Beginning mid-February, first and fourth-year students at the University of Calgary have been taking part in the National Survey of Student Engagement in an attempt to identify aspects of the undergraduate experience that can be improved both inside and outside the classroom.
Since the NSSE was last conducted in 2004, the U of C has been working to better the quality of education as well as the quality of the learning environment and U of C vice-president academic Dr. Alan Harrison hopes these efforts will be reflected in the survey.
"We've made many improvements to the service we provide to students, but we have only recently turned our attention to the quality of the learning environment," said Harrison.
The Students' Union partnered with university administration to endorse and encourage students to participate in the survey.
"[Administration is] committed to sharing the results with the SU and the general public," said SU president Emily Wyatt. "In comparing these results to before, we can see where there have been improvements and where things have stayed the same."
By targeting areas with limited change, administration hopes to have a better sense of what direction to take.

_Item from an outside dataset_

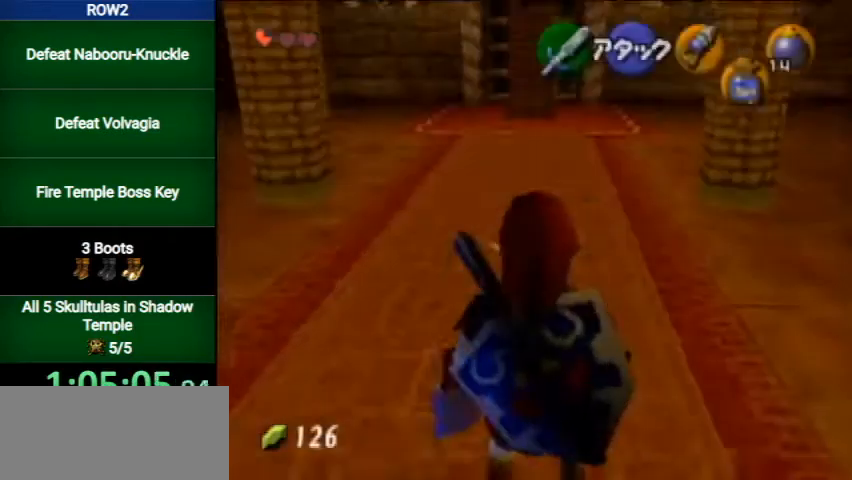
{"buttons": [], "left_stick": "center", "right_stick": "center", "events": [[67, "A", "up"], [100, "Z", "down"], [133, "L1", "up"], [133, "left_stick", "center"], [200, "B", "down"], [267, "Z", "up"], [300, "B", "up"]]}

"We shall use the results as the basis for a comprehensive assessment of the quality of the learning environment, and how to improve," said Harrison. "Students will be involved in discussions of a three-year action plan."
In addition to the U of C, Maclean's magazine has also used the NSSE survey to compare and rank Canadian universities in their annual university student issue after a number of Canadian universities, including the U of C, refused to participate in a survey created by Maclean's.